Malam itu, seorang masinis sedang menyupir kereta api Kinantan jurusan Medan-Rantau Prapat. Kereta api meluncur seperti “naga besi” yang berlari cepat di bantalan rel. Masinis fokus mengawasi jalan. Dari kaca jendela depan tampak jelas jalan-jalan terbentang sunyi. Rumah-rumah penduduk terlewati.
Palang-palang kereta tertutup rapi. Pohon-pohon sawit, pohon rambung [karet], kelapa dan pisang bagaikan bangunan-bangunan hitam tanpa penerangan. Sorot lampu berkekuatan 5000 watt yang terpancar dari kepala lokomotif terus menemani.
“Naga besi” seakan menjadi raja yang mencari lawan tanding. Angin malam menyusup di antara ruang kemudi. Teman sesama masinis sedang tertidur untuk rehat sejenak. Saat-saat menyetir kereta api. Juli selalu berzikir dan membaca ayat-ayat Tuhan.
Karena ia sadar hanya itulah benteng serta senjata untuk menemaninya mengemudikan naga besi. Apalagi saat-saat malam hari, di mana sepi dan sunyi menjadi nyanyian hati.

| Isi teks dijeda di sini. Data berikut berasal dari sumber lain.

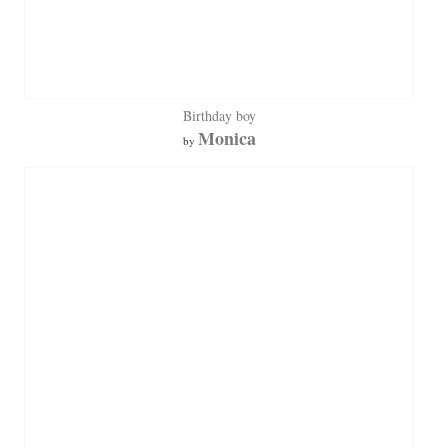
Birthday boy
Monica
by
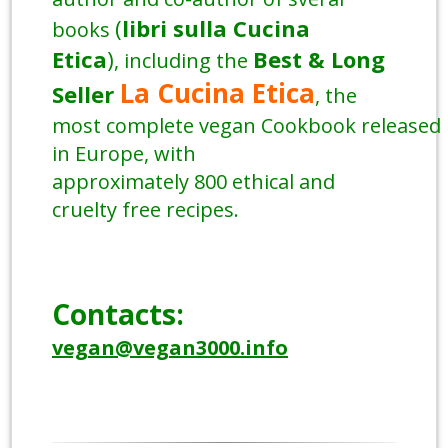
(
libri sulla Cucina
books
Etica
)
Best & Long
, including the
La Cucina Etica
Seller
, the
most complete vegan Cookbook released
in Europe, with
approximately 800 ethical and
cruelty free recipes.
Contacts:
vegan@vegan3000.info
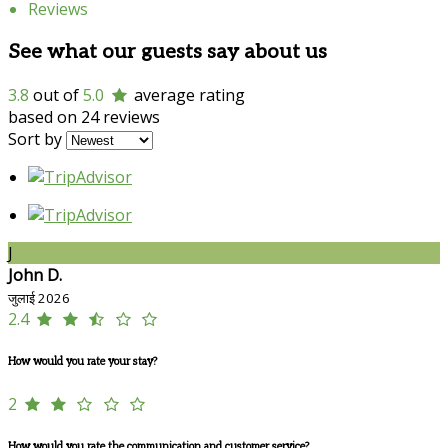
Reviews
See what our guests say about us
3.8
out of
5.0
average rating
based on 24 reviews
Sort by
J
John D.
जुलाई 2026
2.4
How would you rate your stay?
2
How would you rate the communication and customer service?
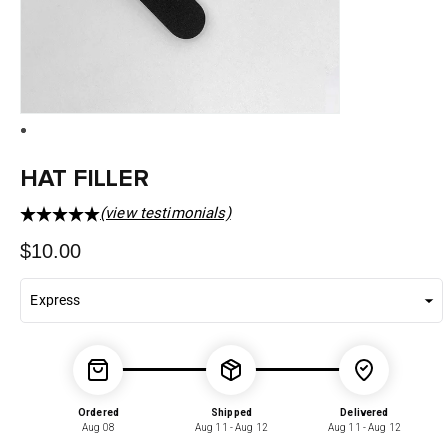
HAT FILLER
(view testimonials)
Regular
$10.00
price
Ordered
Shipped
Delivered
Aug 08
Aug 11 - Aug 12
Aug 11 - Aug 12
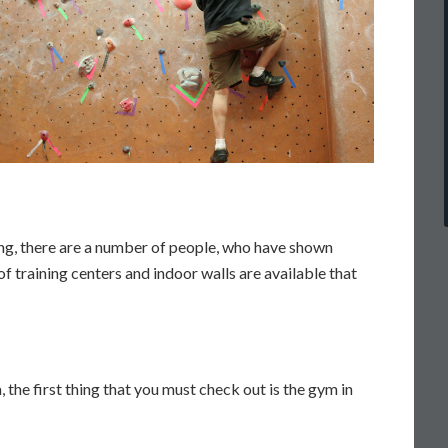
ing, there are a number of people, who have shown
f training centers and indoor walls are available that
a, the first thing that you must check out is the gym in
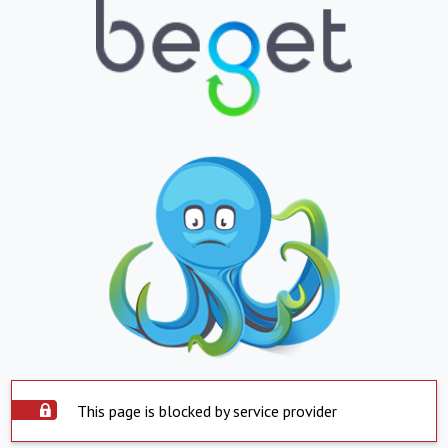
This page is blocked by service provider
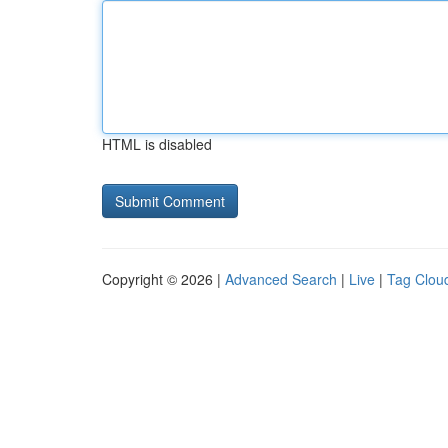
HTML is disabled
Copyright © 2026 |
Advanced Search
|
Live
|
Tag Clou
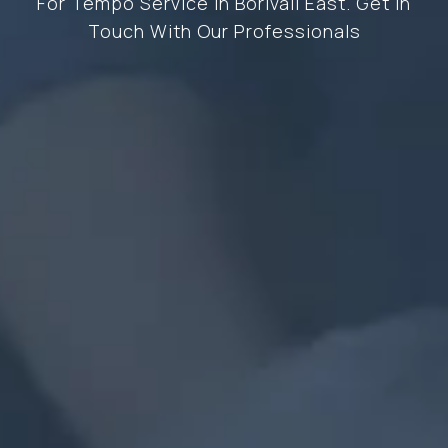
For Tempo Service In Borivali East. Get In
Touch With Our Professionals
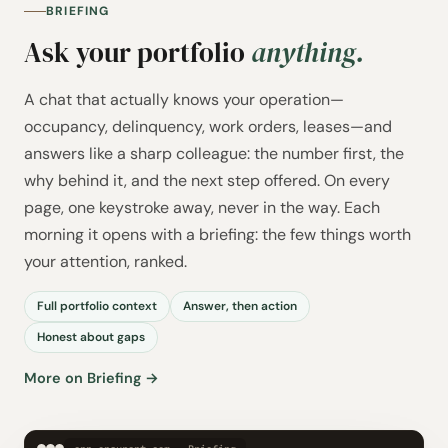
BRIEFING
Ask your portfolio
anything.
A chat that actually knows your operation—
occupancy, delinquency, work orders, leases—and
answers like a sharp colleague: the number first, the
why behind it, and the next step offered. On every
page, one keystroke away, never in the way. Each
morning it opens with a briefing: the few things worth
your attention, ranked.
Full portfolio context
Answer, then action
Honest about gaps
More on Briefing →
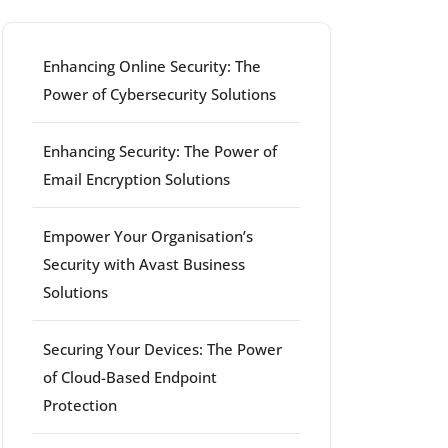
Enhancing Online Security: The
Power of Cybersecurity Solutions
Enhancing Security: The Power of
Email Encryption Solutions
Empower Your Organisation’s
Security with Avast Business
Solutions
Securing Your Devices: The Power
of Cloud-Based Endpoint
Protection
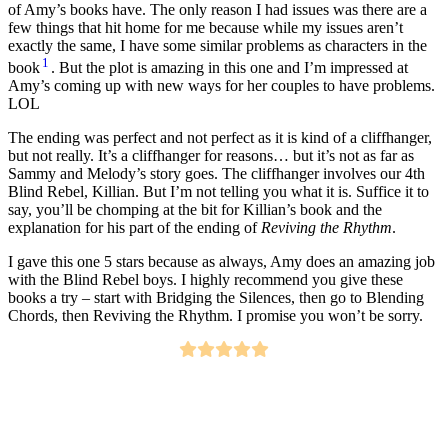
of Amy’s books have. The only reason I had issues was there are a
few things that hit home for me because while my issues aren’t
exactly the same, I have some similar problems as characters in the
1
book
. But the plot is amazing in this one and I’m impressed at
Amy’s coming up with new ways for her couples to have problems.
LOL
The ending was perfect and not perfect as it is kind of a cliffhanger,
but not really. It’s a cliffhanger for reasons… but it’s not as far as
Sammy and Melody’s story goes. The cliffhanger involves our 4th
Blind Rebel, Killian. But I’m not telling you what it is. Suffice it to
say, you’ll be chomping at the bit for Killian’s book and the
explanation for his part of the ending of
Reviving the Rhythm
.
I gave this one 5 stars because as always, Amy does an amazing job
with the Blind Rebel boys. I highly recommend you give these
books a try – start with Bridging the Silences, then go to Blending
Chords, then Reviving the Rhythm. I promise you won’t be sorry.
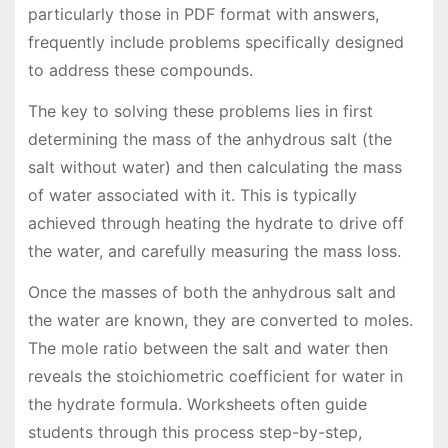
particularly those in PDF format with answers,
frequently include problems specifically designed
to address these compounds.
The key to solving these problems lies in first
determining the mass of the anhydrous salt (the
salt without water) and then calculating the mass
of water associated with it. This is typically
achieved through heating the hydrate to drive off
the water, and carefully measuring the mass loss.
Once the masses of both the anhydrous salt and
the water are known, they are converted to moles.
The mole ratio between the salt and water then
reveals the stoichiometric coefficient for water in
the hydrate formula. Worksheets often guide
students through this process step-by-step,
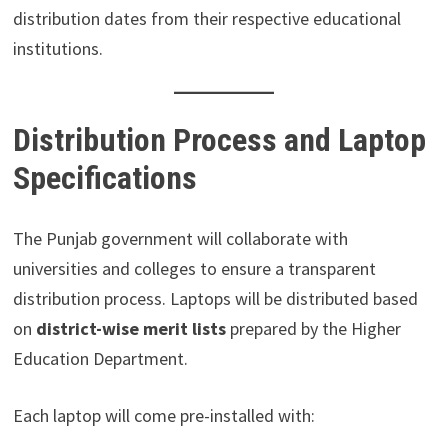
distribution dates from their respective educational
institutions.
Distribution Process and Laptop
Specifications
The Punjab government will collaborate with
universities and colleges to ensure a transparent
distribution process. Laptops will be distributed based
on
district-wise merit lists
prepared by the Higher
Education Department.
Each laptop will come pre-installed with:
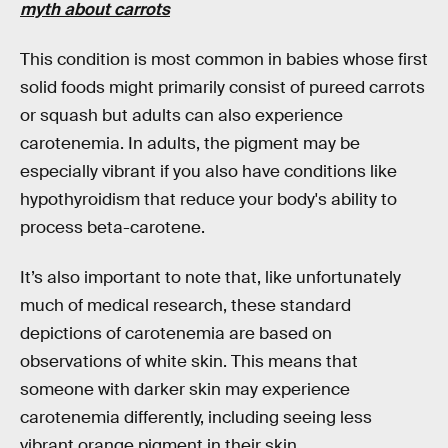
myth about carrots
This condition is most common in babies whose first
solid foods might primarily consist of pureed carrots
or squash but adults can also experience
carotenemia. In adults, the pigment may be
especially vibrant if you also have conditions like
hypothyroidism that reduce your body's ability to
process beta-carotene.
It’s also important to note that, like unfortunately
much of medical research, these standard
depictions of carotenemia are based on
observations of white skin. This means that
someone with darker skin may experience
carotenemia differently, including seeing less
vibrant orange pigment in their skin.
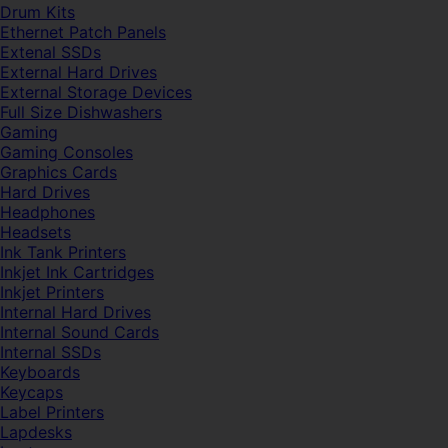
Drum Kits
Ethernet Patch Panels
Extenal SSDs
External Hard Drives
External Storage Devices
Full Size Dishwashers
Gaming
Gaming Consoles
Graphics Cards
Hard Drives
Headphones
Headsets
Ink Tank Printers
Inkjet Ink Cartridges
Inkjet Printers
Internal Hard Drives
Internal Sound Cards
Internal SSDs
Keyboards
Keycaps
Label Printers
Lapdesks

Senior Juli sudah menasihati, jika melewati tempat-tempat tertentu yang dianggap “rawan” sebaiknya hidupkan dan bunyikan klakson sebagai tanda permisi. Juli tak percaya hal tersebut.
Sampai akhirnya, pada suatu malam. Ia lupa tepatnya tanggal berapa, “Kejadiannya pas aku bawa Kinantan, jurusan Medan-Rt. Prapat, 4 gerbong. Jarak tempuhnya jauh, lari keretanya pun cepat. Daerahnya sebelum Kisaran. Belum sampai Sei Bejangkar. Sebelumnya sudah dibilangi senior. Kau kalau lewat tempat situ kasih klakson. Kuanggap mitos aja.
Tempatnya sawit-sawit. Entah macam mana. Aku dengar dari pintu kabin ada yang masuk dan berdiri di samping aku. Kawanku lagi tidur, istirahat. Wajahnya, gak berani aku lihat. Udah merinding semua. Kuliat pakaiannya batik. Gak bisa ngomong aku. Baca doa pun tak bisa. Keluar gitu aja dari mulutku ngomong bahasa Jawa.
Kira-kira kalau diartikan, maaf mbah tadi gak permisi, gak hidupin klakson, lupa mbah. Dengar aku dia jawab hmm. Habis itu dia jalan di depan kereta. Coba kau pikir, kalau manusia tak mungkin bisa jalan secepat itu.” Kata Juli meyakinkan.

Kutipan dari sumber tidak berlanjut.